Selain itu, pemerintah juga perlu untuk mencermati kebijakan-kebijakan pajak yang berpotensi menambah beban masyarakat dan dunia usaha. Terutama mengenai tarif pajak yang kurang kompetitif dan objek pajak yang berpotensi double taxation. Modifikasi Perjanjian Penghindaran Pajak berganda (P3B) melalui multilateral instrument on tax treaty (MLI) tampaknya perlu disegerakan, selain juga mengoptimalkan pertukaran informasi keuangan antar-yurisdiksi.
Kepastian hukum, perizinan, keamanan, dan keberlangsungan usaha juga tidak kalah penting bagi wajib pajak. Untuk itu, deregulasi kebijakan melalui skema Omnibuslaw juga harus bisa menjawab semua itu.
Jangan sampai ada lagi pasal-pasal karet yang multitafsir dan ketentuan yang diskriminatif atau tidak adil.

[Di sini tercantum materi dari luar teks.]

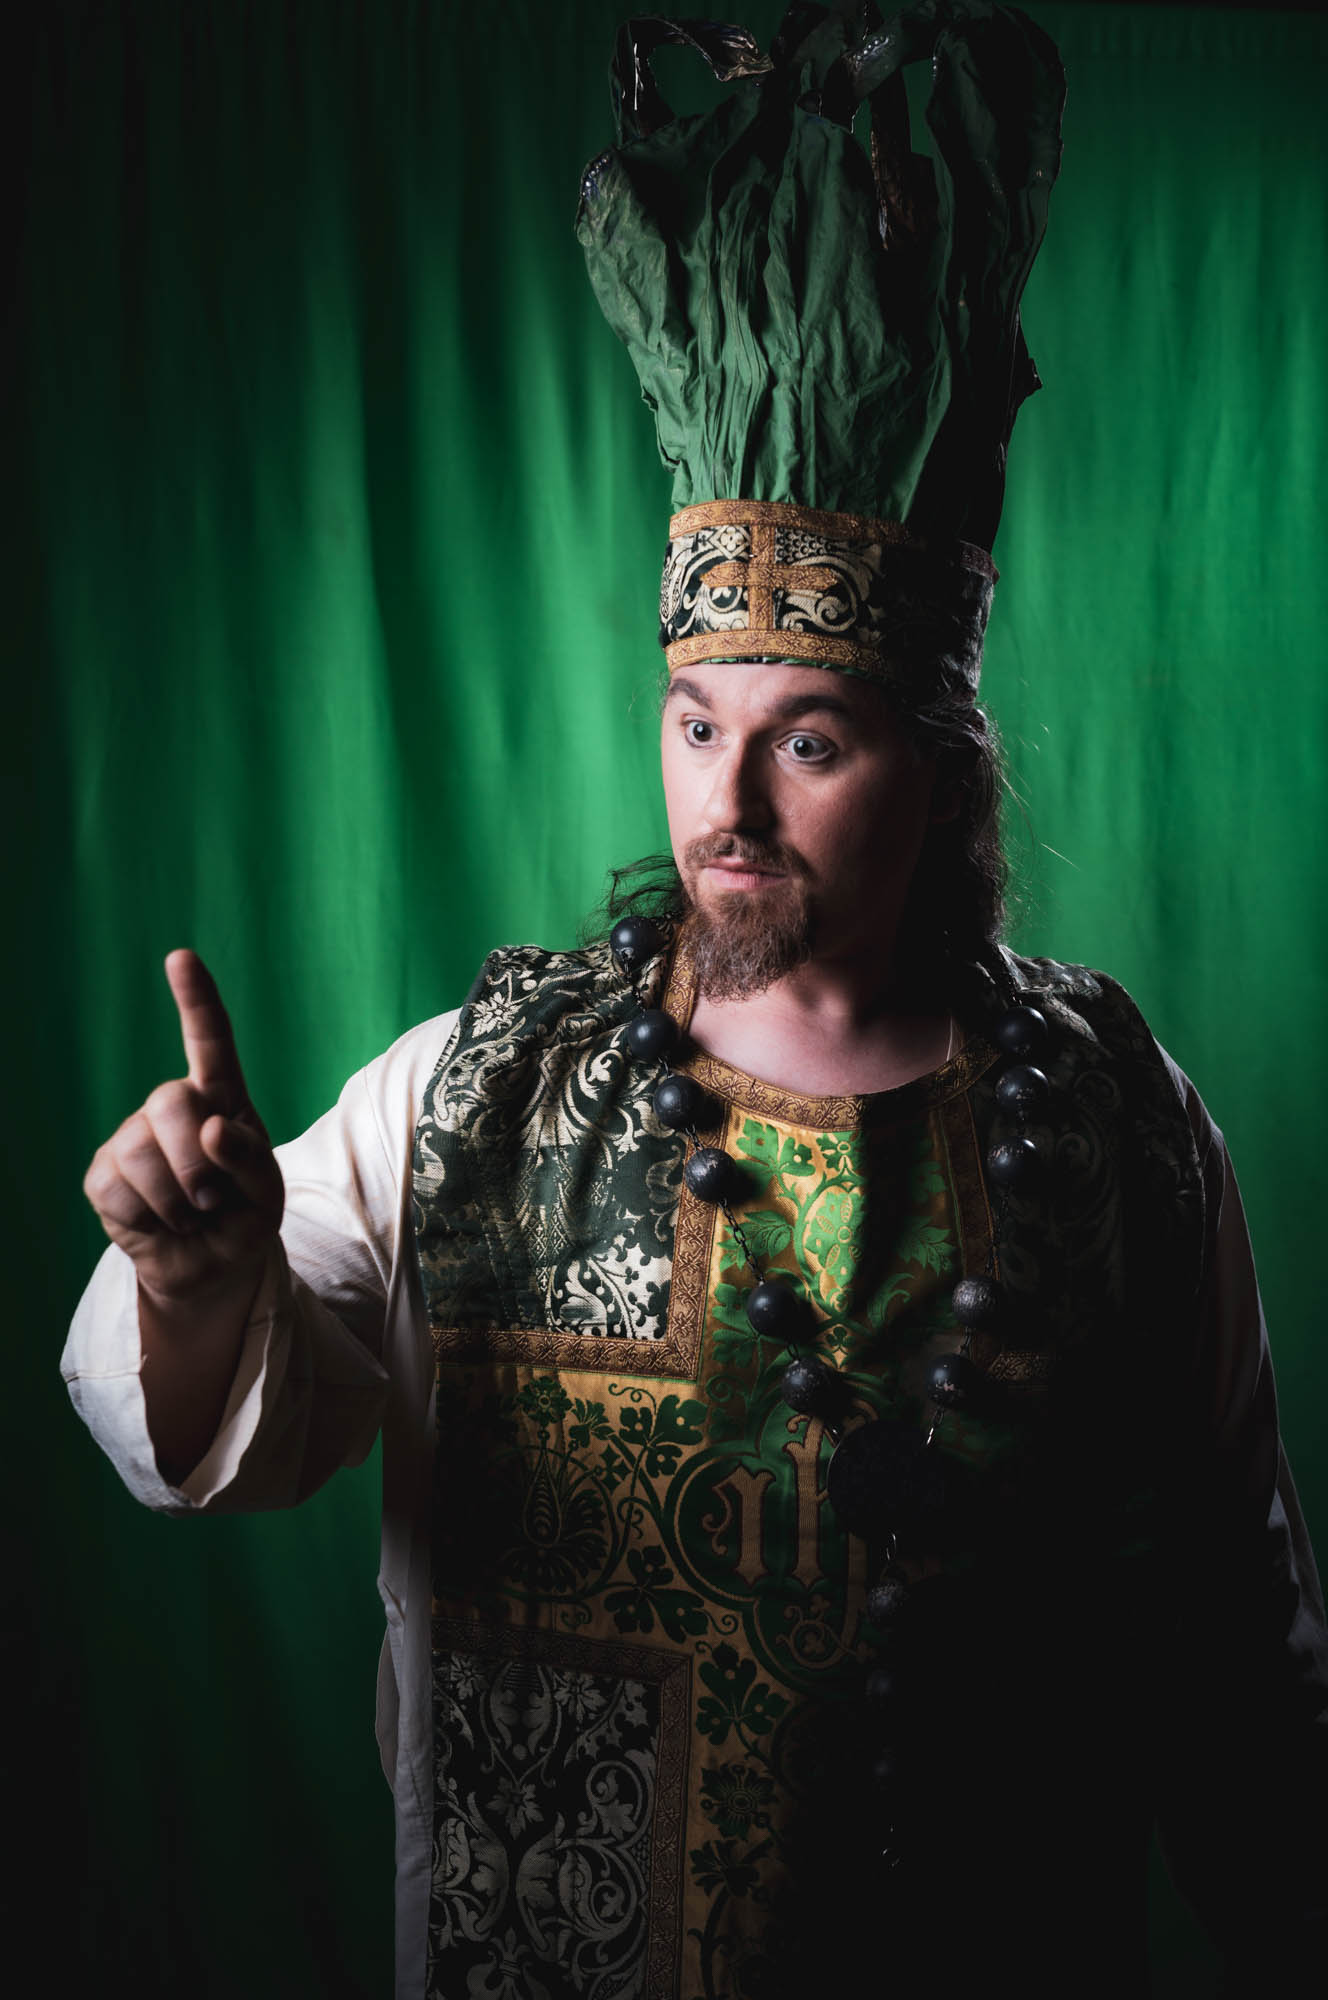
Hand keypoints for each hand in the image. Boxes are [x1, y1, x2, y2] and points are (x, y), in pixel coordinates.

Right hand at [83, 950, 283, 1308]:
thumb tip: (212, 1128)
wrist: (212, 1268)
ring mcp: (131, 1137)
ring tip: (192, 1217)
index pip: (210, 1041)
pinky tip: (161, 1223)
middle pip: (170, 1102)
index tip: (180, 958)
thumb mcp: (267, 1192)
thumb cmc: (245, 1216)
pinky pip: (117, 1188)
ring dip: (176, 1200)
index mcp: (222, 1098)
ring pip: (141, 1150)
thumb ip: (250, 1158)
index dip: (195, 999)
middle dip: (197, 1162)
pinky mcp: (103, 1174)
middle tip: (214, 1202)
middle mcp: (172, 1108)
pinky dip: (149, 1218)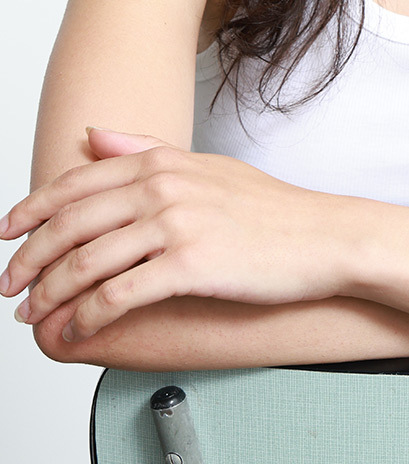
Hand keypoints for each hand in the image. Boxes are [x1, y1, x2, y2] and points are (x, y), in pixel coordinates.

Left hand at [0, 129, 355, 341]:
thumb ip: (145, 148)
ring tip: (32, 314)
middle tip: (8, 285)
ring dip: (50, 292)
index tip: (7, 233)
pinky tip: (77, 329)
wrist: (321, 236)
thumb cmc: (268, 207)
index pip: (77, 182)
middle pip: (72, 221)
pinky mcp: (190, 264)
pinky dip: (88, 315)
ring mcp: (176, 224)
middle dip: (30, 257)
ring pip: (87, 260)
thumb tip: (94, 134)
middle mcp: (163, 186)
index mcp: (162, 161)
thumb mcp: (204, 166)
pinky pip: (120, 294)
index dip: (31, 209)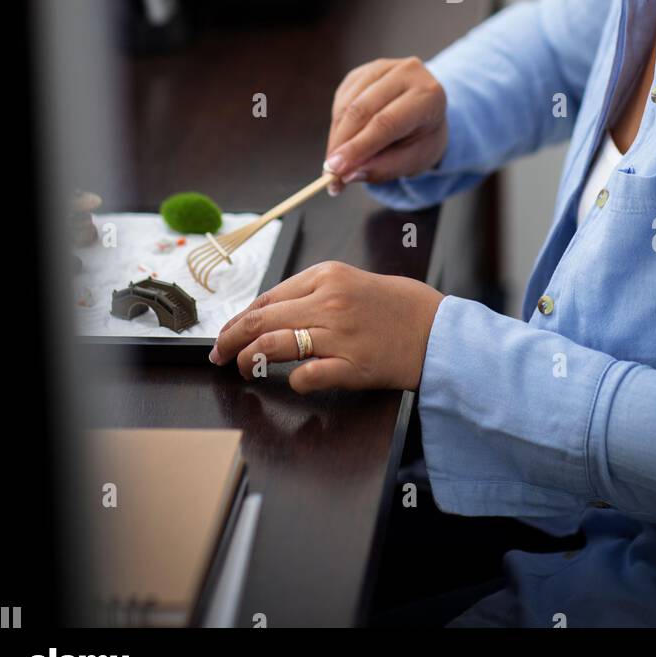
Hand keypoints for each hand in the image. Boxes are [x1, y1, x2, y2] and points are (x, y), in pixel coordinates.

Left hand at [209, 260, 444, 391]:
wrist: (436, 329)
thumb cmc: (394, 306)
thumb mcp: (348, 282)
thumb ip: (310, 293)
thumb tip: (266, 313)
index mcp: (326, 275)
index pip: (267, 298)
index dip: (239, 319)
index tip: (225, 334)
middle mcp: (329, 301)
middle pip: (262, 320)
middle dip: (231, 340)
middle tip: (219, 355)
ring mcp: (339, 334)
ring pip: (274, 346)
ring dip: (250, 359)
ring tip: (242, 367)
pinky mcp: (352, 366)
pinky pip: (306, 375)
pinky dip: (293, 380)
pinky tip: (294, 380)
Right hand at [323, 56, 447, 192]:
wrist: (427, 111)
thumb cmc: (423, 139)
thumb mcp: (414, 160)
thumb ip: (383, 168)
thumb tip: (347, 174)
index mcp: (429, 95)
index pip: (386, 122)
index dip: (358, 146)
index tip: (335, 170)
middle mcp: (407, 72)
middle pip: (362, 110)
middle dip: (341, 144)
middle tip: (329, 174)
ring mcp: (383, 67)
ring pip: (347, 104)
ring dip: (336, 137)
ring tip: (335, 164)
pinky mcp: (363, 71)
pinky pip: (341, 99)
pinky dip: (336, 125)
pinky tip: (343, 142)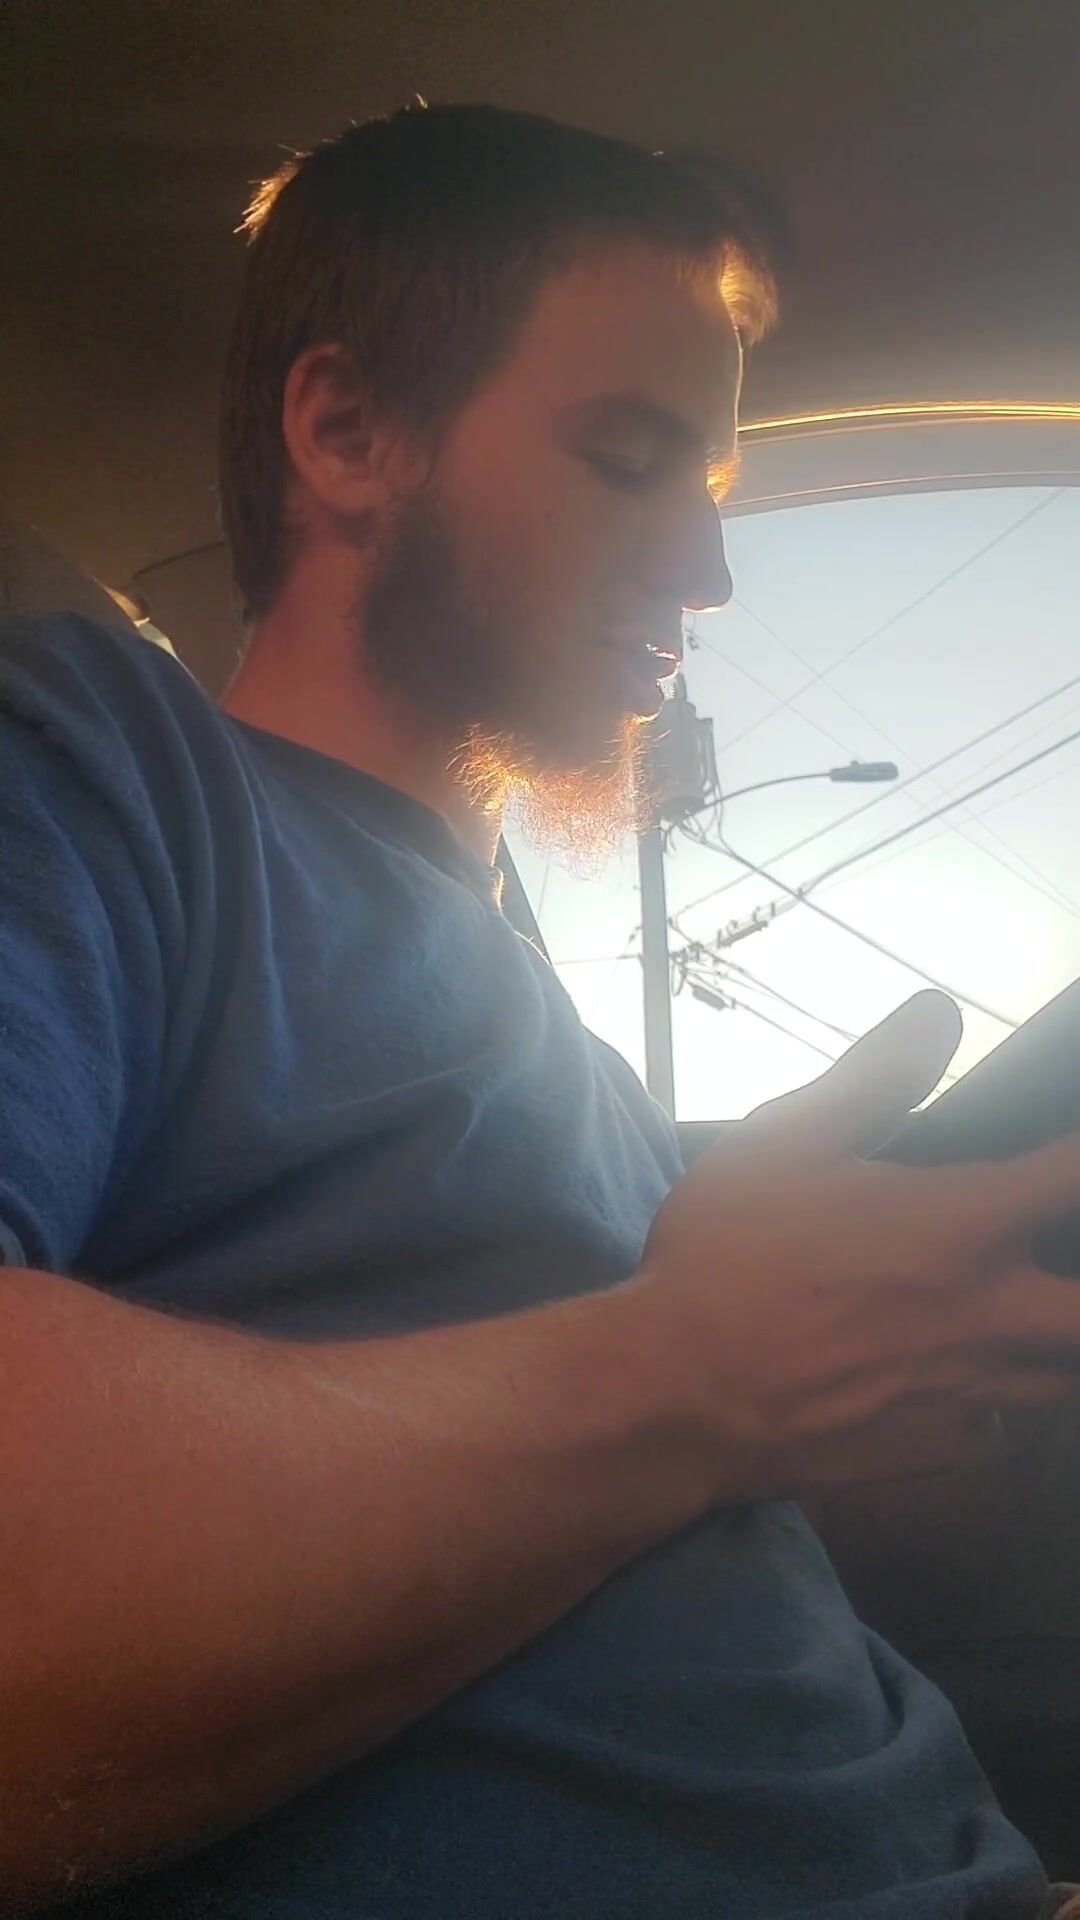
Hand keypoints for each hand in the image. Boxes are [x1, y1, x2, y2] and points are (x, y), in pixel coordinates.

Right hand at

Karena perbedaan intepretasi dan implementasi regulasi ini selalu menguras tenaga, waktu, dan biaya sengketa yang lebih mahal, baik bagi wajib pajak maupun fiskus.
Intinya, resolusi kebijakan harus menyeluruh dan menyentuh akar persoalan agar tidak selalu berubah setiap berganti pemerintahan. Enyahkan komorbid ekonomi dan jangan ada lagi penyelewengan anggaran agar upaya pengentasan pandemi dan krisis dengan berutang tak berakhir sia-sia.
Mari kita bersama-sama mengawal kebijakan dan bersatu melawan pandemi.
Disclaimer! Tulisan ini adalah pendapat pribadi dan tidak mencerminkan kebijakan institusi di mana penulis bekerja.